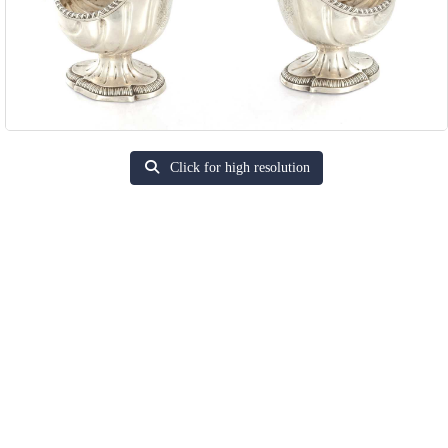
Click for high resolution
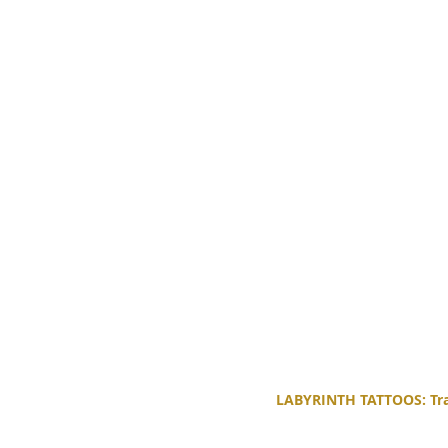
LABYRINTH TATTOOS: Trad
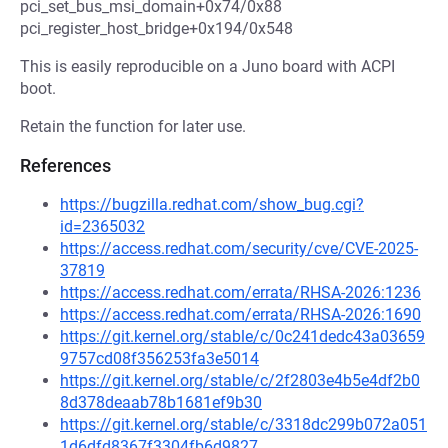
pci_set_bus_msi_domain+0x74/0x88
pci_register_host_bridge+0x194/0x548
This is easily reproducible on a Juno board with ACPI
boot.
Retain the function for later use.
References
https://bugzilla.redhat.com/show_bug.cgi?
id=2365032
https://access.redhat.com/security/cve/CVE-2025-
37819
https://access.redhat.com/errata/RHSA-2026:1236
https://access.redhat.com/errata/RHSA-2026:1690
https://git.kernel.org/stable/c/0c241dedc43a03659
9757cd08f356253fa3e5014
https://git.kernel.org/stable/c/2f2803e4b5e4df2b0
8d378deaab78b1681ef9b30
https://git.kernel.org/stable/c/3318dc299b072a051
1d6dfd8367f3304fb6d9827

+ + +

# Consigne
Modifiez toutes les lignes ci-dessus en remplaçant « easily » par « rarely », sans rien changer d'autre. Ne reprenez pas les images dans votre réponse.

# Réponse
Click for high resolution
LABYRINTH TATTOOS: Trad
pci_set_bus_msi_domain+0x74/0x88
pci_register_host_bridge+0x194/0x548
This is rarely reproducible on a Juno board with ACPI
boot.
Retain the function for later use.
References
https://bugzilla.redhat.com/show_bug.cgi?
id=2365032
https://access.redhat.com/security/cve/CVE-2025-
37819
https://access.redhat.com/errata/RHSA-2026:1236
https://access.redhat.com/errata/RHSA-2026:1690
https://git.kernel.org/stable/c/0c241dedc43a03659
9757cd08f356253fa3e5014
https://git.kernel.org/stable/c/2f2803e4b5e4df2b0
8d378deaab78b1681ef9b30
https://git.kernel.org/stable/c/3318dc299b072a051
1d6dfd8367f3304fb6d9827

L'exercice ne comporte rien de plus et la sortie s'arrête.